CULTURAL
Mu’ung: Pesan Ilahi untuk Persaudaraan, Kerja Keras dan Upaya Menjaga Lingkungan
Published
2 years agoon
2 Desember 2022
“Menjaga mata air Mu’ung sama dengan menjaga berkat dari Sang Khalik. Menjaga Mu’ung sama dengan menjaga nilai semangat, kerja keras, persaudaraan, kebersamaan dalam masyarakat Minahasa. Secara khusus yang tinggal di Tomohon. Karena kehilangan Mu’ung bukan hanya soal kehilangan pengetahuan tentang hidup dari para leluhur, tapi juga kehilangan kehidupan.”
Penulis: Josua Wajong
TOMOHON, salah satu daerah di tanah Minahasa yang menyimpan kekayaan sejarah, budaya, serta berbagai warisan luhur masa lampau. Itulah mengapa banyak hal menarik yang bisa diceritakan dari wilayah yang diapit Gunung Lokon dan Gunung Mahawu ini. Salah satunya, kisah tentang Tou Mu’ung.
Dahulu, Tomohon merupakan salah satu kecamatan yang ada di wilayah kabupaten Minahasa. Tanggal 27 Januari 2003, Tomohon ditetapkan pemerintah pusat sebagai sebuah daerah otonom. Cerita dalam ingatan masyarakat dan catatan-catatan historis mengurai, kata Tomohon tak terlepas dari kata ‘Tou Mu’ung’.
A. L. Waworuntu dalam bukunya De Oude Geschiedenis der Minahasa,yang ditulis tahun 1891, mencatat migrasi pertama di wilayah ini dipimpin walian (pemimpin agama)Pukul di Kinilow Tua. Pada masa Lumondong, cucu dari Pukul, Gunung Lokon meletus. Beriringan dengan itu, penyakit sampar mewabah. Kondisi itu membuat penduduk Kinilow meninggalkan pemukiman mereka.
Mokoagow memimpin turunannya meninggalkan Kinilow, menuju ke kaki Gunung Masarang. Rombongan ini tiba di satu tempat yang meraka namakan Saruh.
Kemudian cucu Mangangantung dan Mapalendeng, yakni Pondaag, Mamengko, Gosal, Sambuaga, kemudian mendirikan wanua-wanua (kampung): Kamasi, Kinupit, Limondok, Touw un Maayah, Rangihir, Touw un Buntu, dan Lingkongkong.
Di satu masa, para pemimpin di wanua-wanua ini melaksanakan musyawarah. Momen penting itu digelar di kompleks mata air Mu’ung.

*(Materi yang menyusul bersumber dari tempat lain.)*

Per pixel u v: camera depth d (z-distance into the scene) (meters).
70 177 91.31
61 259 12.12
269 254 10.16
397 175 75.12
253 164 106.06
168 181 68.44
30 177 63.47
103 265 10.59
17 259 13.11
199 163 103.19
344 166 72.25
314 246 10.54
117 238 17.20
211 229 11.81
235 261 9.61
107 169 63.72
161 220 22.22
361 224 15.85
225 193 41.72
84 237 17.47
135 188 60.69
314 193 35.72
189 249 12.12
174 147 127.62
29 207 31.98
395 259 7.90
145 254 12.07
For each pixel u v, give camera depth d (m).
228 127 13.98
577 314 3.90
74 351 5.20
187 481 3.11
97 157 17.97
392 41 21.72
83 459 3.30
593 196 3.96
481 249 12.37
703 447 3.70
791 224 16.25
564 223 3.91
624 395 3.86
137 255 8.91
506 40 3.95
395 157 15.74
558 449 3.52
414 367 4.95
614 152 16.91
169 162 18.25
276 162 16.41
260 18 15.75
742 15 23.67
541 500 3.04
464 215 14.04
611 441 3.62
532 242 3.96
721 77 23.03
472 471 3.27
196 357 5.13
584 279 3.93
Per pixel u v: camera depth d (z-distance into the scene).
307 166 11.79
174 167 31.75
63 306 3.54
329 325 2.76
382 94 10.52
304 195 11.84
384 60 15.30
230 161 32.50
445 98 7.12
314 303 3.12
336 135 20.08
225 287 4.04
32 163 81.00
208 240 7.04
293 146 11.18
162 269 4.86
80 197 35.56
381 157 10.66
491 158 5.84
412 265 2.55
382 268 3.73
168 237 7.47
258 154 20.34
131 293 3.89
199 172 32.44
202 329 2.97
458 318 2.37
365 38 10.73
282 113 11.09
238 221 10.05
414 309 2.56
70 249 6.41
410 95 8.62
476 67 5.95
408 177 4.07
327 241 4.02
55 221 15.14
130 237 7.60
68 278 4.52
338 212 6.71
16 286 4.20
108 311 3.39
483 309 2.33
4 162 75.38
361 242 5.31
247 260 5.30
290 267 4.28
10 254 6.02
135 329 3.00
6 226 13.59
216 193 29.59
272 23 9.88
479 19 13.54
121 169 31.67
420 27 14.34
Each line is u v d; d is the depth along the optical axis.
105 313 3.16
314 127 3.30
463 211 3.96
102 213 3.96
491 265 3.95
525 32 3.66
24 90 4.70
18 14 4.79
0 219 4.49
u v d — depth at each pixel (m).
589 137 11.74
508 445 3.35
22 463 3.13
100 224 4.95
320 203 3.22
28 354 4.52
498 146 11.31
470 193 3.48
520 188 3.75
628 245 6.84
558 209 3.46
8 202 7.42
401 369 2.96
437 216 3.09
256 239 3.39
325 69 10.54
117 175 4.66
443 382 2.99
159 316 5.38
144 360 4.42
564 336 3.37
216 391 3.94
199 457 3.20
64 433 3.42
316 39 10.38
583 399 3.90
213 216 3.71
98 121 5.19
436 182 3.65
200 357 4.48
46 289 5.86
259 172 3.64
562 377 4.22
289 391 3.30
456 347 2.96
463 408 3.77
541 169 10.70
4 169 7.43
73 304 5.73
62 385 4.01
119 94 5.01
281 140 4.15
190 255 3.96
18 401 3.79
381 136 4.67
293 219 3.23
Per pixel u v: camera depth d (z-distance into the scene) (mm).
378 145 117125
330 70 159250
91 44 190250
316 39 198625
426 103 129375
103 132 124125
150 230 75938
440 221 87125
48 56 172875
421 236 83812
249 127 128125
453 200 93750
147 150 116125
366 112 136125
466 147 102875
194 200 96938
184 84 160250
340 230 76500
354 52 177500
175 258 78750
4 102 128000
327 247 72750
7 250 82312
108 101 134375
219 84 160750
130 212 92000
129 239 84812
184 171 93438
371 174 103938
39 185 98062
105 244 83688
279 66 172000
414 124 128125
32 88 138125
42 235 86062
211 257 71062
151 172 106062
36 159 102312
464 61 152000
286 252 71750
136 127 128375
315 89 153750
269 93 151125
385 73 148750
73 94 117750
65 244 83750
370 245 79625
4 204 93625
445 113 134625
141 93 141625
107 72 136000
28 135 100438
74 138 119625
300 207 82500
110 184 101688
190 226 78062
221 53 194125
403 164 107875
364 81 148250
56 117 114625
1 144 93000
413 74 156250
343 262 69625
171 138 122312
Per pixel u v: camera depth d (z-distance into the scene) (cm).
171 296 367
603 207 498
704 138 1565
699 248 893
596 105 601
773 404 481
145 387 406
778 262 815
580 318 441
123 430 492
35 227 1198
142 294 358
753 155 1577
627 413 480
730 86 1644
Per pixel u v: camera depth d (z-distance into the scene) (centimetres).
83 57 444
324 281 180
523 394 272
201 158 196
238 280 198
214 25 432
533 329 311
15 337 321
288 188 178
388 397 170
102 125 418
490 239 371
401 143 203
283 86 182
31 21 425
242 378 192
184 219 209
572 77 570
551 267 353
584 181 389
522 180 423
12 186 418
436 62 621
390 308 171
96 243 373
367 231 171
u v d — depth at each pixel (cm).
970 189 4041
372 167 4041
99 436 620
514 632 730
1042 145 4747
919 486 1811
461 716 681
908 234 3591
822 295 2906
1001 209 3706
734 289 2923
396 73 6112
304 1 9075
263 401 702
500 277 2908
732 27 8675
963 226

Pasca peristiwa itu, gugus-gugus wanua mereka mulai disebut ‘Touw Muhung’ atau Tomohon.
J.G.F. Riedel dalam bukunya De Minahasa in 1825 yang terbit tahun 1875, menggambarkan kondisi Tomohon di pertengahan abad 19. Sebuah pemukiman besar di Minahasa. Menurutnya, di waktu itu Tomohon merupakan ibu negeri distrik. Penduduknya kurang lebih 3.000 jiwa, 660 dapur atau kepala keluarga. Mereka terpencar dalam 5 kampung, yakni Talete 635 jiwa, Kamasi 520 jiwa, Paslaten 615 jiwa, Kolongan 460 jiwa, dan Matani 766 jiwa.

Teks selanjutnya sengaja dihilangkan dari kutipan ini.